Dr Vena Sele was a classmate, class of ‘66. And later in life I found out that we are ‘Aiga’ , Masefau connection of the Maiava family.
Ilove you Vena i hope you rememeber me im Afoafouvale Granddaughter My mom Meleane we are family alofa atu
What a remarkable human being! Thank you Dr. Sele for living in your truth and for paving such a wide pathway for so many others.
I am who I am today because of very few individuals that I will never ever forget. It’s because there is no way in this world that I would ever be able to repay these people. And you will always be the one at the very top of the line. In this special category, I, too, will remember Leroy Lutu, Rosie, Aida, Tanya Toomalatai, Leilani, Rosetti, Michelle Eneliko, Saua, Shevon, Marsha, Edwina, etc. and the list goes on. May God continue to bring focus, good health, security/safety, comfort and peace into your life and keep you blessed…. Faafetai for all that you have done. Alofa tele atu mo oe le tina…..

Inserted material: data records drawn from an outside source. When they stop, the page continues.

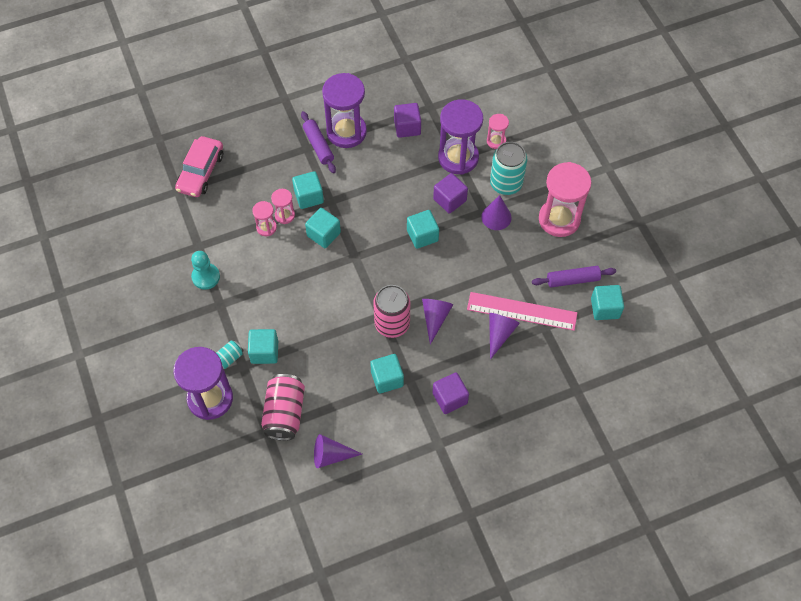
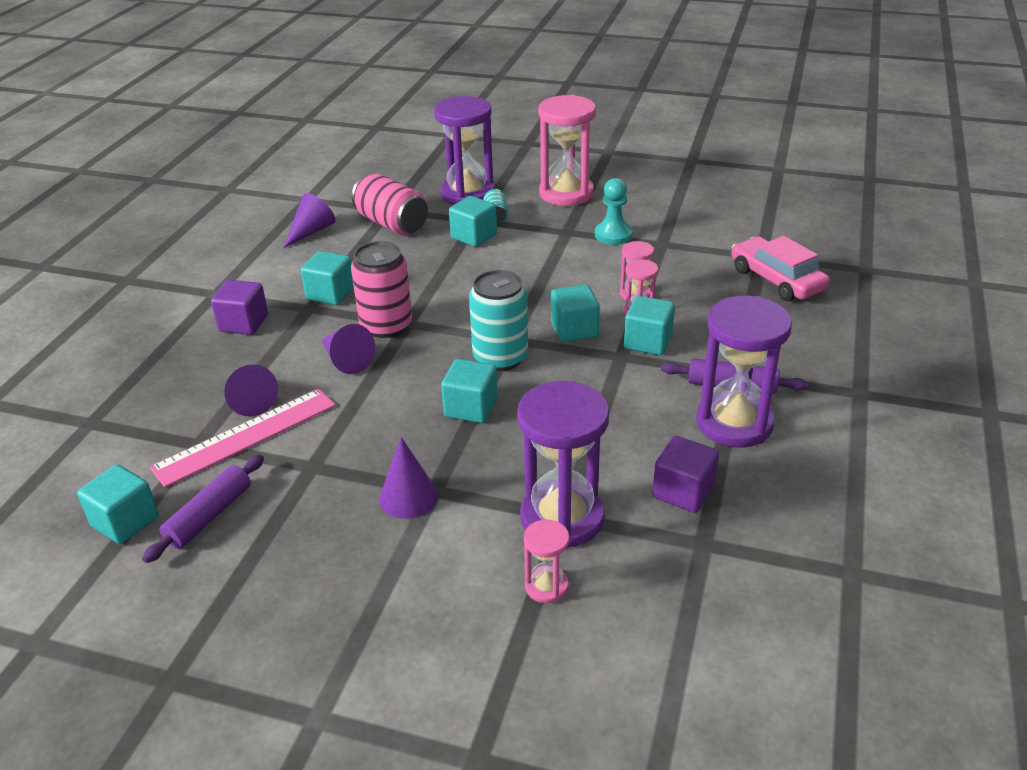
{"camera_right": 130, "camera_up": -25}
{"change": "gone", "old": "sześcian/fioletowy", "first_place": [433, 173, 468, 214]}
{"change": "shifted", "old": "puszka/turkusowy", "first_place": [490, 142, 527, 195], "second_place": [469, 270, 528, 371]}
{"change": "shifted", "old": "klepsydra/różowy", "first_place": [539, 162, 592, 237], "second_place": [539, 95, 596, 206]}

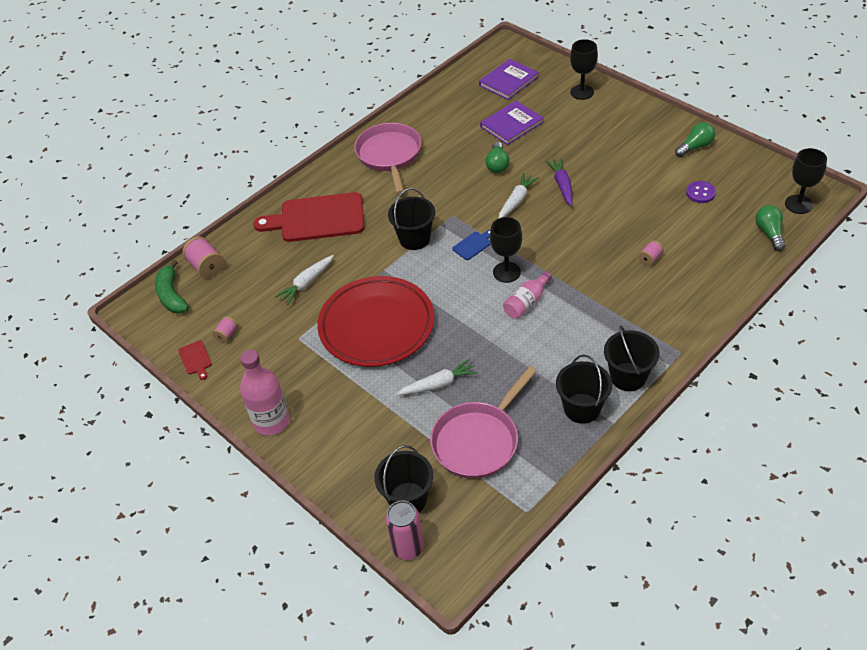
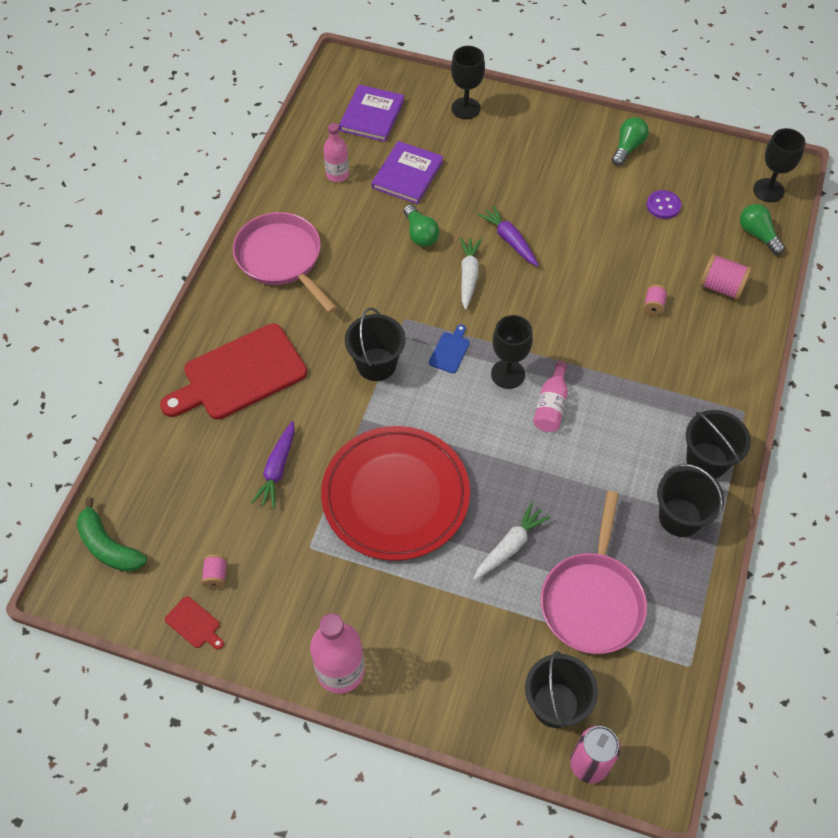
{"camera_right": -30, "camera_up": 10}
{"change": "shifted", "old": "szpulka/różowy", "first_place": [182, 237, 224, 278], "second_place": [699, 253, 752, 300]}
{"change": "repainted", "old": "marchewka/biały", "new": "marchewka/fioletowy", "first_place": [275, 255, 334, 305], "second_place": [251, 421, 295, 509]}
{"change": "new", "new": "butelka/różowy", "second_place": [323, 123, 349, 182]}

What an amazing autobiographical. I knew Dr. Sele when I was working at the ASCC but through Mama Cherie Ripley. I only learned to say hello most of the time when we passed each other in the hallway in College. I respect Dr. Sele because she’s an important person in the island of American Samoa and it’s community, that is why I only speak when I am asked to. It is customer for us young adults to respect our elders. However, I am very grateful to say hello and met her even if it’s just a second it’s a moment I will never forget. You will always be remembered by a lot with your legacy.
On these shoulders we stand! Thank you for this powerful tribute.
Well done Vena! It’s been thirty-six years since we worked together at the American Samoa Community College. You were an inspiration then and the lives you have touched keeps getting longer and longer.